# wats it like to live in egypt?



## kelly_coombes (Jan 25, 2011)

me my family are thinking about moving to egypt, any advise? is it easy to find work? my partner is a plumber.

we are thinking about going out there for a month to see about a place to live and work etc... any tips?


----------



## MaidenScotland (Jun 6, 2009)

Welcome to the forum

Have a read through the threads that will give you a good idea on how we feel/think about Egypt.


----------



## kelly_coombes (Jan 25, 2011)

thanks,are u livingout there? welove the place just need to find work out there 

thanks


----------



## hurghadapat (Mar 26, 2010)

kelly_coombes said:


> thanks,are u livingout there? welove the place just need to find work out there
> 
> thanks


You love the place as a holiday destination but believe me when you live in Egypt it becomes a whole different ball game and the way of life out there can drive you crazy at times.....but as Maiden said read through some of the posts from people who have lived there for awhile


----------



## bat (Dec 1, 2010)

hurghadapat said:


> You love the place as a holiday destination but believe me when you live in Egypt it becomes a whole different ball game and the way of life out there can drive you crazy at times.....but as Maiden said read through some of the posts from people who have lived there for awhile


Hi, as mentioned read other posts but when you say Egypt, the important place is were!! Cairo one place sharm hurghada, whole diff ball game .


----------



## Nice weather (Jan 11, 2011)

Don't know if this is helpful. We had several tradespeople doing jobs for us on our new flat in November - electricians, plumbers, satelite dish fixers etc, putting up curtains - they will work till late in the night - and they ask for the equivalent of £5 for the work that they do - about an hours work. We gave them more which they seemed to be very surprised at - trying to give us the money back. However, buying a small chicken at the Supermarket will cost £5 so you have to weigh all that up. Wishing you well.


----------



## hurghadapat (Mar 26, 2010)

Nice weather said:


> Don't know if this is helpful. We had several tradespeople doing jobs for us on our new flat in November - electricians, plumbers, satelite dish fixers etc, putting up curtains - they will work till late in the night - and they ask for the equivalent of £5 for the work that they do - about an hours work. We gave them more which they seemed to be very surprised at - trying to give us the money back. However, buying a small chicken at the Supermarket will cost £5 so you have to weigh all that up. Wishing you well.
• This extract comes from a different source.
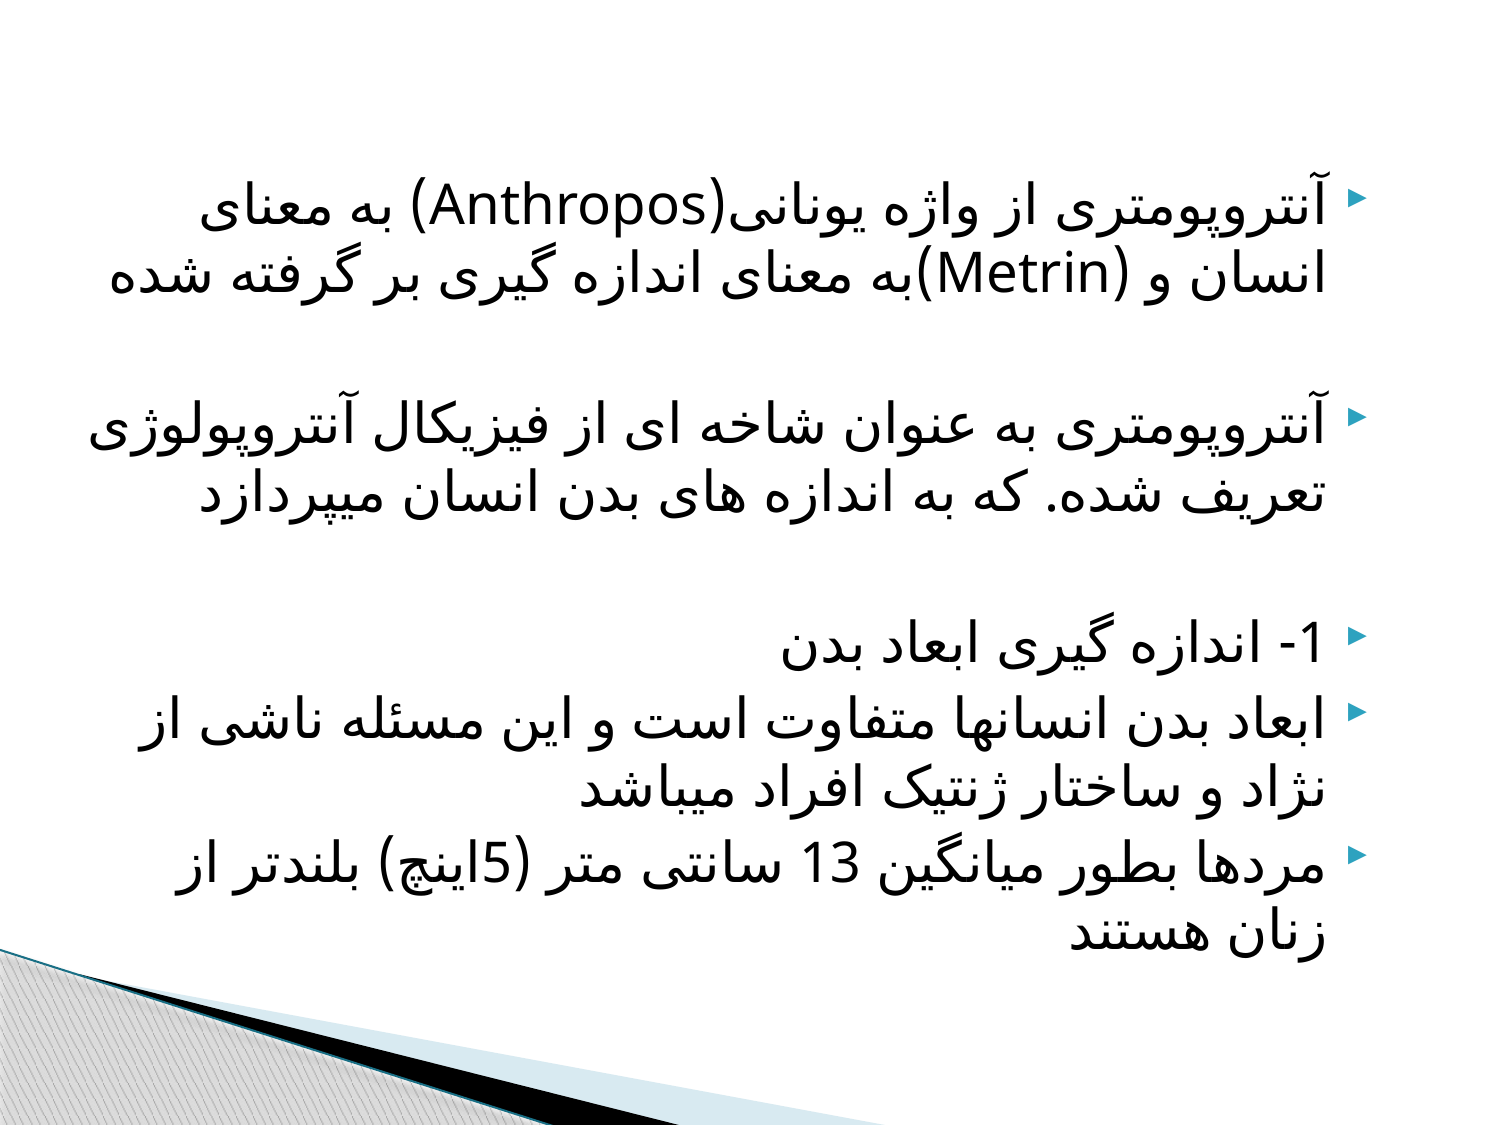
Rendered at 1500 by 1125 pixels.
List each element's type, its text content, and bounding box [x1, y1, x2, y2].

list آنتروپومتری از واژه یونانی(Anthropos) به معنای انسان و (Metrin)به معنای اندازه گیری بر گرفته شده آنتروپومتری به عنوان شاخه ای از فیزیکال آنتروپولوژی تعریف شده. که به اندازه های بدن انسان میپردازد 1- اندازه گیری ابعاد بدن ابعاد بدن انسانها متفاوت است و این مسئله ناشی از نژاد و ساختار ژنتیک افراد میباشد مردها بطور میانگین 13 سانتی متر (5اینچ) بلندتر از زنان هستند [53, 160, 1404, 1100]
So then i think you are being well and truly ripped off by these workmen.....450le an hourwhat egyptian do you think could afford to pay that sort of money as a lot of them are lucky to earn that in a month and as for a small chicken costing you £5 well once again they have seen you coming,you need to learn the language and even more important learn to read the arabic numbers otherwise they will continue to overcharge.


----------



## Nice weather (Jan 11, 2011)

hurghadapat said:


> So then i think you are being well and truly ripped off by these workmen.....450le an hourwhat egyptian do you think could afford to pay that sort of money as a lot of them are lucky to earn that in a month and as for a small chicken costing you £5 well once again they have seen you coming,you need to learn the language and even more important learn to read the arabic numbers otherwise they will continue to overcharge.
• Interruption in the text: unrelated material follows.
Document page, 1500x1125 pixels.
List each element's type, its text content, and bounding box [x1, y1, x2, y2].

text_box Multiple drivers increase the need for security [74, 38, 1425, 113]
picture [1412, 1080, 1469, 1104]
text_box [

Regarding the work man, I wrote that tradesmen charge the equivalent of £5 per hour that is 50 LE aprox. You misread my e-mail as you write about 450 LE per hour. Where did that come from?

I did pay £5 for a chicken in both Spinney and Metro Supermarkets. There is no question of "they must have seen you coming" as these Supermarket prices are fixed. 

Regarding your advice about what I need to do regarding learning the Arabic language/numbers - you are presuming that I need to - actually, I am fortunate in that my husband speaks Arabic.


----------